Fox comedy named program of the year

Scribes sang the praises of “Glee” on Saturday at the Television Critics Assn. Awards.

The casual event always plays well with TV community. The absence of tuxes, red carpets, broadcast restrictions or time restraints contributed to a free-flowing night of laughs mixed with melancholy.

The high school musical dramedy won three prizes, while no other show won more than a single award.

The 20th Century Fox skein was tabbed program of the year and top new show, while co-star Jane Lynch won for individual achievement in comedy.

ABC’s “Modern Family,” another freshman standout, was named top comedy. AMC’s “Breaking Bad” and the Alphabet’s “Lost,” which just concluded its six-season run, tied for best drama.

One of the comedy highlights of the evening came from the drama side when “Lost” exec producer Damon Lindelof rattled off a list of angry Twitter messages he received following the series finale. One tweet complained to Lindelof that because of him, she had wasted the last six years of her life.

Steve Levitan, exec producer of “Modern Family,” kidded about ABC’s recent headlines.

“Thank goodness we have a champion in our corner like Steve McPherson,” Levitan said, referring to the recently departed network entertainment topper. “He told me ‘Guys, as long as I’m around you have nothing to worry about.’ ”

Julianna Margulies of first-year CBS drama “The Good Wife” won for individual achievement in a drama.

HBO’s 10-part mini “The Pacific” won the movie, miniseries or special section.

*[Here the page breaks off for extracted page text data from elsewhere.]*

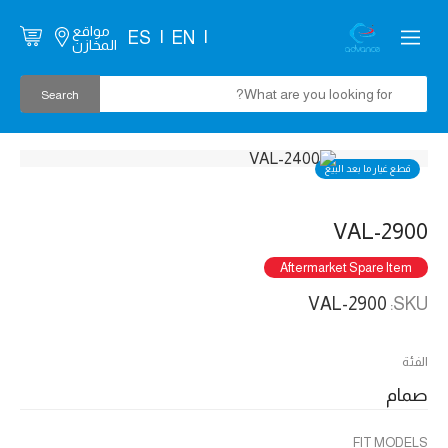
مواقع
ES
EN
المخازن
قطع غيار ما بعد البيع
VAL-2900
Aftermarket Spare Item
VAL-2900
SKU:
الفئة
صمام
FIT MODELS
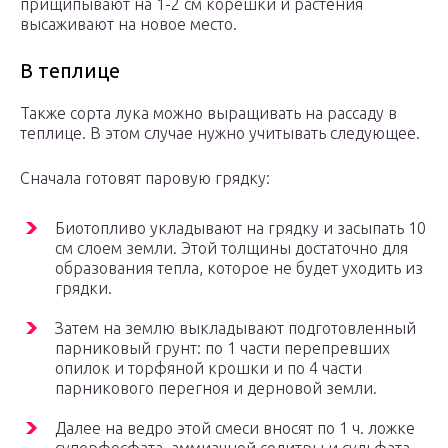
прищипывают на 1-2 см корешки и растения
высаживают на новое место.
В теплице
Также сорта лука можно выращивать на рассаду в
теплице. В этом случае нужно учитывать следующее.
Сначала готовят паровую грядку:
Биотопливо укладывают на грядку и засыпать 10
см слоем земли. Этой толщины достаточно для
образования тепла, которое не будет уходить из
грядки.
Затем на землю выкладывают подготовленный
парниковый грунт: по 1 части перепревших
опилок и торфяной крошки и по 4 части
парникового перегноя и дерновой земли.
Далее на ведро этой смеси вносят по 1 ч. ложке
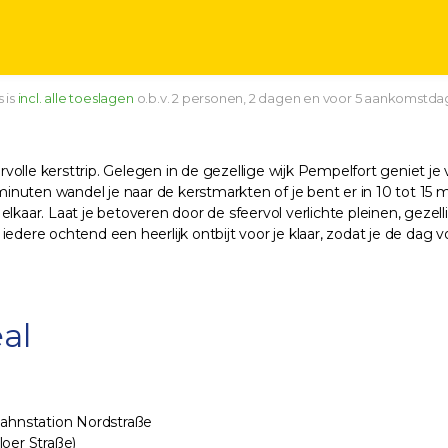
s is
incl. alle toeslagen
o.b.v. 2 personen, 2 dagen en voor 5 aankomstda
ervolle kersttrip. Gelegen in de gezellige wijk Pempelfort geniet je
inuten wandel je naar de kerstmarkten of je bent er in 10 tot 1
lkaar. Laat je betoveren door de sfeervol verlichte pleinen, gezel
edere ochtend een heerlijk ontbijt voor je klaar, zodat je de dag v
al
Bahnstation Nordstraße
oer Straße)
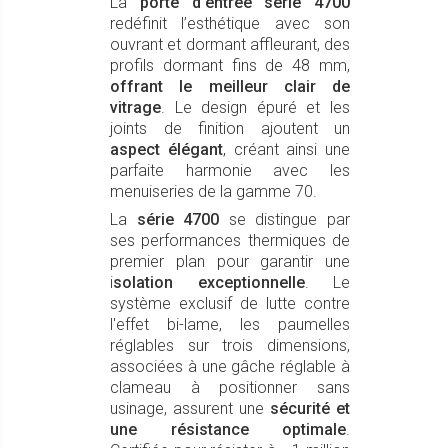
La
porte d'entrée série 4700
redéfinit l’esthétique avec son
ouvrant et dormant affleurant, des
profils dormant fins de 48 mm,
offrant le meilleur clair de
vitrage
. Le design épuré et les
joints de finition ajoutent un
aspect élégant
, créant ainsi une
parfaite harmonie avec les
menuiseries de la gamme 70.
La
série 4700
se distingue par
ses performances thermiques de
premier plan pour garantir une
i
solation exceptionnelle
. Le
système exclusif de lutte contre
l'effet bi-lame, les paumelles
réglables sur trois dimensions,
associées à une gâche réglable à
clameau à positionner sans
usinage, assurent une
sécurité et
une résistance optimale
.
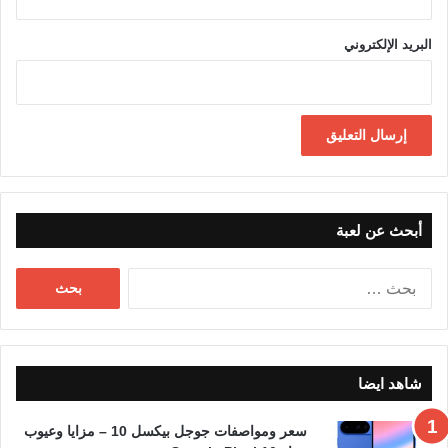
البريد الإلكتروني
أبحث عن لعبة
البحث
عن:
شاهد ايضا
سعر ومواصفات جوجل بيكسل 10 – مزايا وعيوب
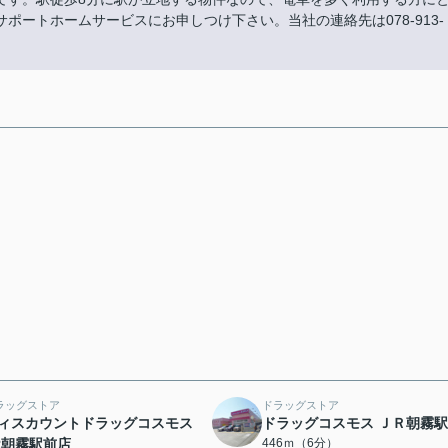
ートホームサービスにお申しつけ下さい。当社の連絡先は078-913-
ラッグストア
ドラッグストア
ィスカウントドラッグコスモス
ドラッグコスモス ＪＲ朝霧
R朝霧駅前店
446ｍ（6分）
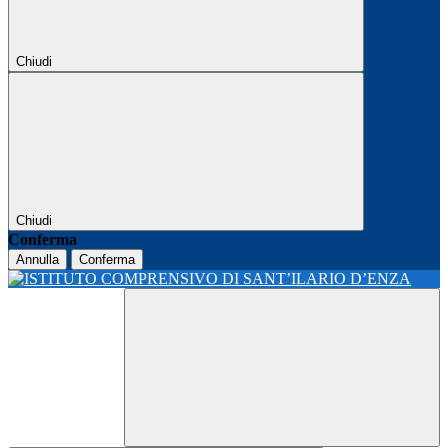
Chiudi
Chiudi
Conferma
Annulla
Conferma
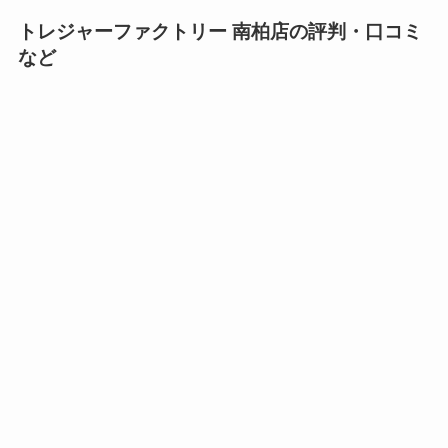
トレジャーファクトリー 南柏店の評判・口コミ
など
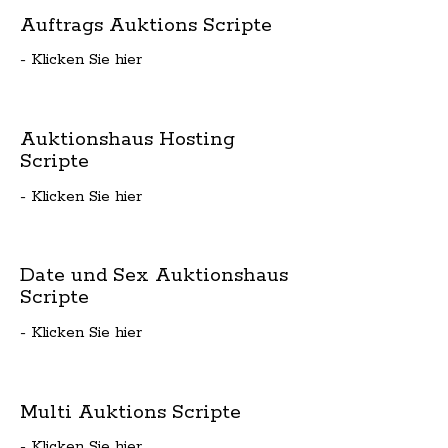
Auftrags Auktions Scripte
- Klicken Sie hier
Auktionshaus Hosting
Scripte
- Klicken Sie hier
Date und Sex Auktionshaus
Scripte
- Klicken Sie hier
Multi Auktions Scripte
- Klicken Sie hier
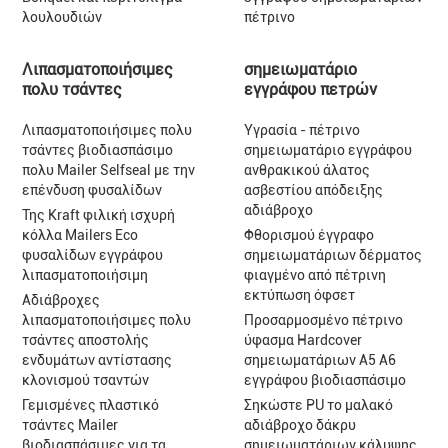
λουλουδιών
πέτρινο
Λιπασματοποιήσιμες
σημειωματάριο
πολυ τσάντες
εγγράφου πετρών
Λιπασματοποιήσιμες πολυ
Υγρασία - πέτρινο
τσάντες βιοδιασπάσιμο
σημειωματάριο εγγράφου
πολυ Mailer Selfseal με την
ανθρακικού άλατος
επένδυση φυσαλίδων
ασβεστίου απόδειξης
αδιάβροχο
Της Kraft φιλική ισχυρή
κόλλα Mailers Eco
Φθορισμού έγγραφο
φυσαλίδων εγγράφου
σημειωματάριων δέρματος
λιπασματοποιήσιμη
φιαγμένο από πέτρινη
εκτύπωση όφσετ
Αδιάβροχες
λιπασματοποιήσιμες πολυ
Προσαρμοσμένο πέτρινο
τσάντες αποστολής
ύφασμα Hardcover
ενδυμάτων αντίστασης
σημειωματάριων A5 A6
κλονισμού τσαντών
εγγράφου βιοδιασπάσιμο
Γεμισμένες πλαστικό
Σηκώστε PU το μαλακό
τσάντες Mailer
αδιάβροχο δάκρυ
βιοδιασπάσιμες για τα
σημειωματάριων κάλυψης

Exec produced by Gary Goetzman, Tom Hanks and Steven Spielberg, “The Pacific” was a companion piece to the pay cabler’s previous WWII project, “Band of Brothers.”

Korean War comedy “MASH,” which ran on the Eye from 1972-83 and whose final episode remains the most-watched scripted show in the history of television with 105 million viewers, won the Heritage Award. The kudo represents a program that had a significant cultural and social impact on society.

Exec producers Burt Metcalfe and Gene Reynolds, along with actors Mike Farrell and William Christopher were on hand. They paid respects to former colleague Larry Gelbart, who died last year and was one of the creative inspirations for the show.

Farrell added he became a regular on the show in 1975 only because of the “unerring business judgment of Wayne Rogers.”

James Garner, whose career dates back to the 1950s and is best known on television for his 1970s role as a private investigator on “The Rockford Files,” won the Career Achievement Award.

Event was held at the Beverly Hilton as part of the 12-day TCA summer tour. “Parenthood” co-star Dax Shepard was the emcee.